Während drei weitere Polizeibeamte einen 19-Jährigen zu Boden drückten, soll ein Kollege seinen Kopf zweimal mit voller Wucht gegen den Asphalt geschlagen haben. Weil sich am Schauplatz kurz davor ein Mord ereignete, zeigen Videoaufnahmen die Amtshandlung deutlich. Der Angeklagte fordert vor Gericht in Wien einen Freispruch. Den bekommt er auch ...
Es sind erschütternde Videoaufnahmen, die auch am zweiten Prozesstag im Wiener Landesgericht am Mittwoch mehrmals vorgespielt werden. Sie zeigen, wie vier Polizisten einen jungen Mann zu Boden ringen, einer der Beamten seinen Kopf zweimal auf den Boden schlägt - bis der 19-Jährige blutet.
Gewalt gegen Unbeteiligten bei Mordermittlungen
Missbrauch der Amtsgewalt, klagt die Staatsanwältin den 34-jährigen Polizisten an. „Er hat massive Gewalt gegenüber dem Opfer gesetzt. Dieses Verhalten ist durch nichts zu rechtfertigen. Beamte sind dazu ausgebildet, auch in solchen Stresssituationen einen kühlen Kopf zu bewahren.“
Eine Stresssituation war es in dem Moment sicherlich. Denn der Vorfall teilt sich den Schauplatz mit dem Simmeringer Druckerei-Mord - ein Iraner (35) hatte in einem kleinen Copyshop einen Landsmann erschossen, fasste dafür bereits 15 Jahre Haft aus. Kurz nach den tödlichen Schüssen am 7. Mai 2023 wollte der 19-Jährige im abgesperrten Tatortbereich zu einem Bankomaten. Als ihn die Polizisten aufforderten, sich auszuweisen, weigerte sich das junge Opfer.

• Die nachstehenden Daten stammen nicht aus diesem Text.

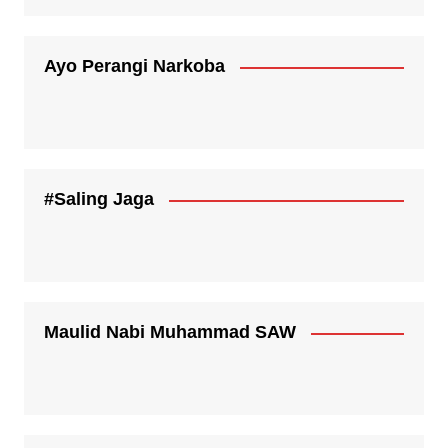
Ayo Perangi Narkoba
#Saling Jaga
Maulid Nabi Muhammad SAW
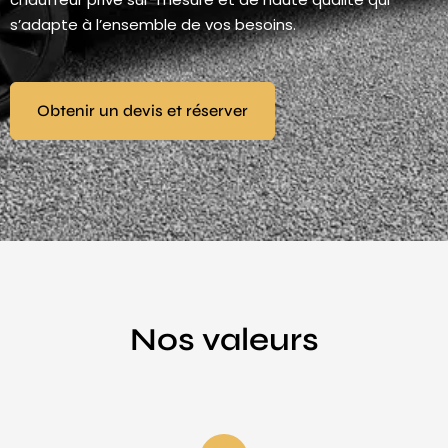
s’adapte à l’ensemble de vos besoins.
Obtenir un devis et réserver
Nos valeurs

Er hat nicht nur einmal, sondern zweimal mit voller Wucht den Kopf des jungen Mannes auf den Asphalt geschlagen.
Die Staatsanwältin im Wiener Landesgericht
Die angeklagten Gewalthandlungen danach wurden aus mehreren Perspektiven von anwesenden Medienteams und Überwachungskameras von umliegenden Geschäftslokalen auf der Simmeringer Hauptstraße gefilmt. „Er hat nicht nur einmal, sondern zweimal mit voller Wucht den Kopf des jungen Mannes auf den Asphalt geschlagen“, verdeutlicht die Staatsanwältin.
„Vielleicht habe ich aus Versehen zu stark gedrückt“
Der angeklagte Polizist bestreitet den auf Video dokumentierten Vorfall. Er habe den Unbeteiligten nur zu Boden gedrückt, da er sich massiv gegen die Amtshandlung gewehrt habe: „Vielleicht habe ich aus Versehen zu stark gedrückt. Aber ich wüsste nicht, was ich hätte sonst tun sollen.“
Zu dem Zeitpunkt habe er nicht gewusst, ob der Mann nicht vielleicht in den gerade verübten Mord involviert gewesen war. „War bei der Festnahme des mutmaßlichen Mörders schon klar, dass es nur einen Täter gibt?“, hakt sein Verteidiger nach. „Nein, war es nicht. Es war von Anfang an die Rede von mehreren Männern, die in dem Geschäft gestritten haben“, erinnert sich der angeklagte Beamte.
Für die Staatsanwältin ist aber auch am zweiten Prozesstag klar, dass das Vorgehen des Wieners Amtsmissbrauch gewesen sei: „Ein Rechtsstaat muss solch ein Vorgehen mit voller Härte sanktionieren. Es geht hier darum, dass das Grundrecht der körperlichen Unversehrtheit des Opfers verletzt wurde.“
„Nicht das gerechtfertigte Ausmaß“ an Gewalt überschritten
Nach knapp einer Stunde Beratung fällt die Entscheidung des Schöffensenats: Der angeklagte Polizeibeamte bekommt seinen geforderten Freispruch. Der Schöffensenat sieht keinen wissentlichen Befugnismissbrauch, der Angeklagte habe bei seiner Gewaltausübung auch „nicht das gerechtfertigte Ausmaß“ überschritten.
Zum Entsetzen der Staatsanwältin: Noch in der Verhandlung legt sie Nichtigkeitsbeschwerde ein. „Das Urteil wurde offensichtlich vorher vorgeschrieben und abgelesen“, wirft sie dem Richter vor. Die Entscheidung sei nicht nach eingehender Beratung mit den Schöffen gefallen.